One limitation of this work includes the absence of test-retest data to assess the intra-subject reproducibility of our quantitative measurements, which would be particularly useful to determine the accuracy with which we will be able to assess small changes in tau deposition at early stages of the disease, in response to therapy or for statistical or longitudinal analyses. However, we found relatively low variability in V_T estimates measured accross CTRL subjects compared to the wide range of V_T values measured in the MCI/AD group. These results suggest that test-retest variability would likely be low, at least in CTRLs, in view of the wide dynamic range of [¹⁸F]MK6240 signal measured across MCI and AD subjects. Nonetheless, in regard to the fast metabolism of [¹⁸F]MK6240 discussed above, test-retest studies would be particularly informative in MCI/AD subjects presenting brain regions with high density of NFT. These studies would also be very valuable to assess the reproducibility of Logan DVR and MRTM2 using a fixed $\overline{{k^{\prime }}_2}$ value. Another limitation of the present study was the limited number of MCI/AD subjects with arterial blood sampling presenting very high DVR (DVR>3) (N=2), i.e. where we observed some discrepancies between the outcomes of the different quantification methods.

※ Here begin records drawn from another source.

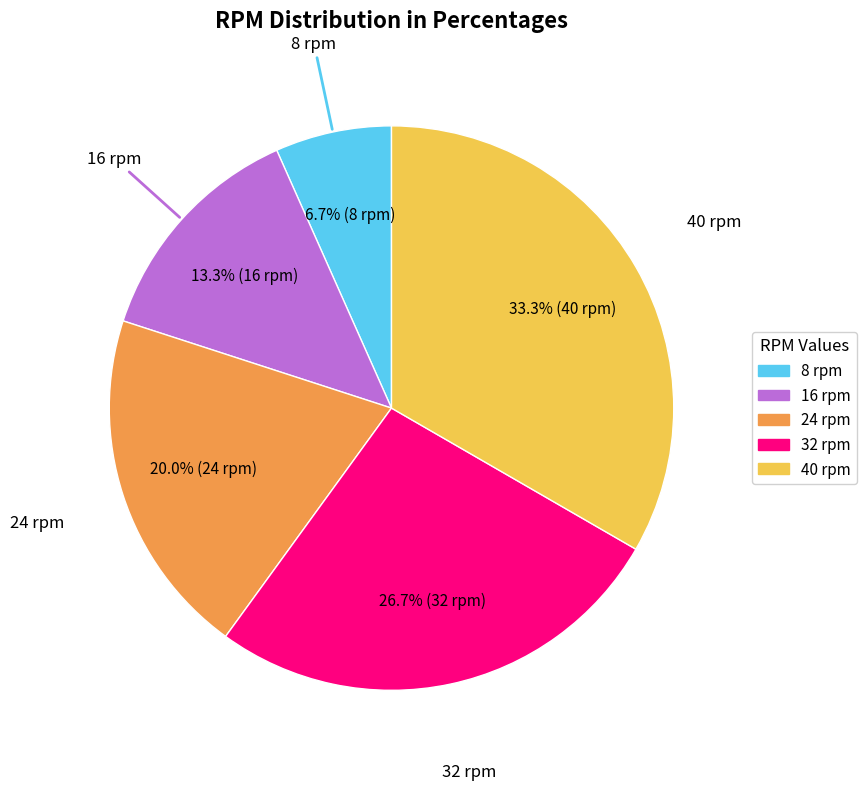

Which slice is the smallest?

8 rpm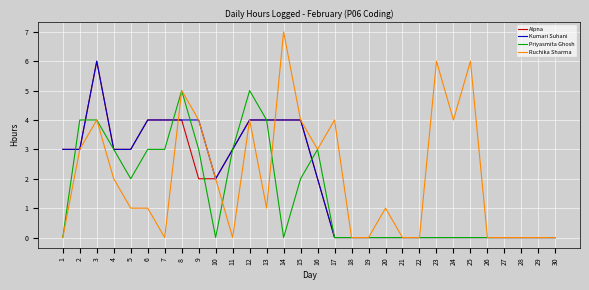

The Kumari Suhani series shows 3 at 26. True or false?

False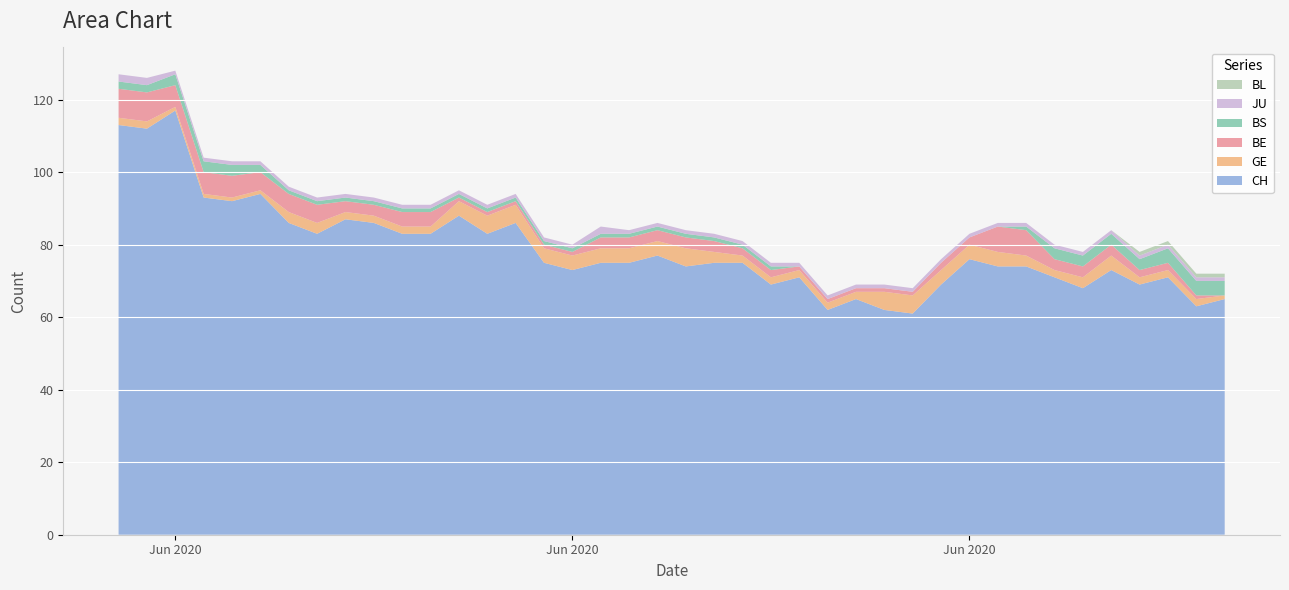

Reading left to right, what are all the values shown in this chart?

CH: 113	112	117	93	92	94	86	83	87	86	83	83	88	83	86	75	73	75	75	77	74	75	75	69	71	62	65	62	61	69	76	74	74	71	68	73	69	71	63	65
GE: 2	2	1	1	1	1	3	3	2	2	2	2	4	5	5	4	4	4	4	4	5	3	2	2	2	2	2	5	5	4	4	4	3	2	3	4	2	2	2	1
BE: 8	8	6	6	6	5	5	5	3	3	4	4	1	1	1	1	1	3	3	3	3	3	2	2	1	1	1	1	1	2	2	7	7	3	3	3	2	2	1	0
BS: 2	2	3	3	3	2	1	1	1	1	1	1	1	1	1	1	1	1	1	1	1	1	1	1	0	0	0	0	0	0	0	0	1	3	3	3	3	4	4	4
JU: 2	2	1	1	1	1	1	1	1	1	1	1	1	1	1	1	1	2	1	1	1	1	1	1	1	1	1	1	1	1	1	1	1	1	1	1	1	1	1	1
BL: 0	0	0	0	0	0	0	0	0	0	0	0	0	0	0	0	0	0	0	0	0	0	0	0	0	0	0	0	0	0	0	0	0	0	0	0	1	1	1	1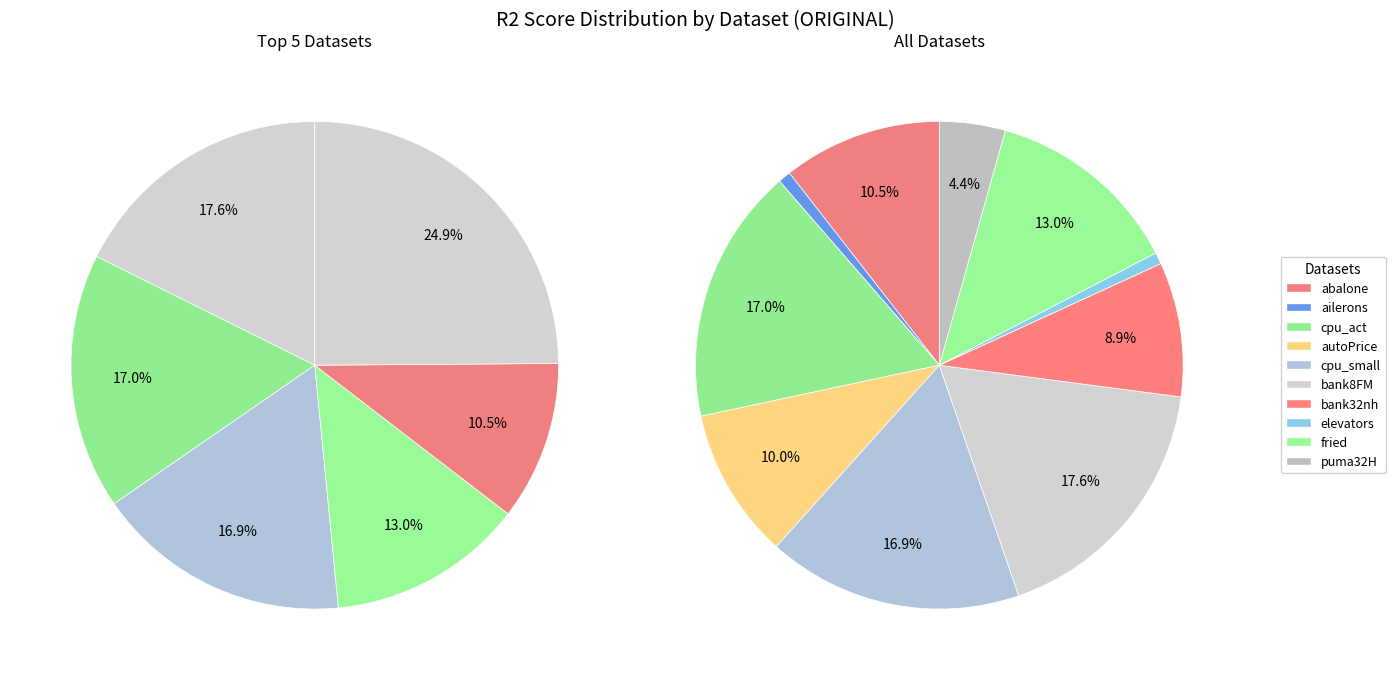

The autoPrice slice represents 24% of the pie. True or false?

False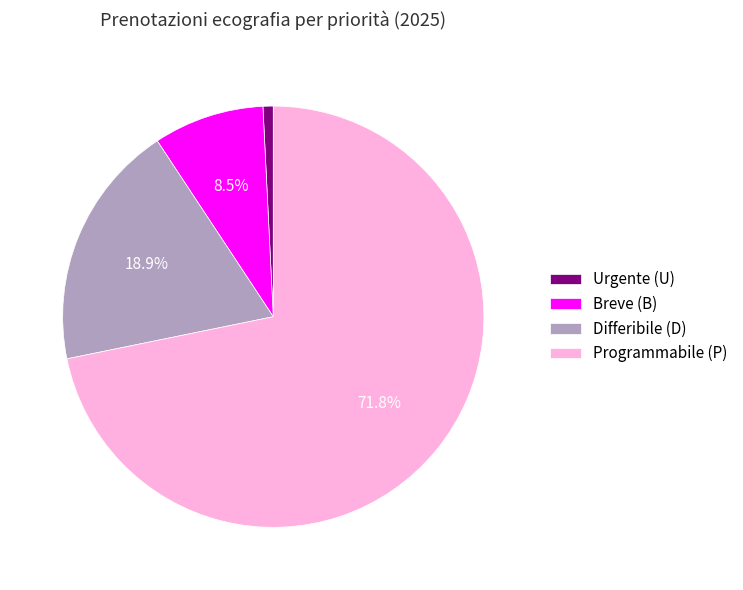

Which category has the smallest portion of the pie?

Urgente (U)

In conclusion, [¹⁸F]MK6240 seems to exhibit exquisite affinity for NFT and consequently demonstrated a wide dynamic range of uptake in MCI/AD subjects as compared to CTRLs. However, measurement of parent in plasma showed fast metabolism with little radioactivity in the parent form after 60 minutes, which is a potential concern for accurate quantification of tau aggregates using blood-based methods. For all subjects, the preferred compartmental model was a reversible two-tissue model with the vascular contribution included as a model parameter (2T4k1v). Despite not being very stable in time, the blood-based Logan and MA1 graphical methods resulted in good agreement with 2T4k1v for the estimation of V_T when using a 40-min t* and the full duration of the PET measurements. Reference region-based methods correlated strongly with the full compartment analysis but underestimated DVR_2T4k1v at DVR >3. Therefore, caution should be applied when using simplified methods to such data sets and in quantitative interpretation of corresponding outcomes. Moreover, in very high binding regions/subjects, SUVR was still increasing at 135 min making this simplified method sensitive to uptake time variation. In light of this observation, studies using late SUVR as a quantitative outcome will require adhering strictly to a static imaging time window.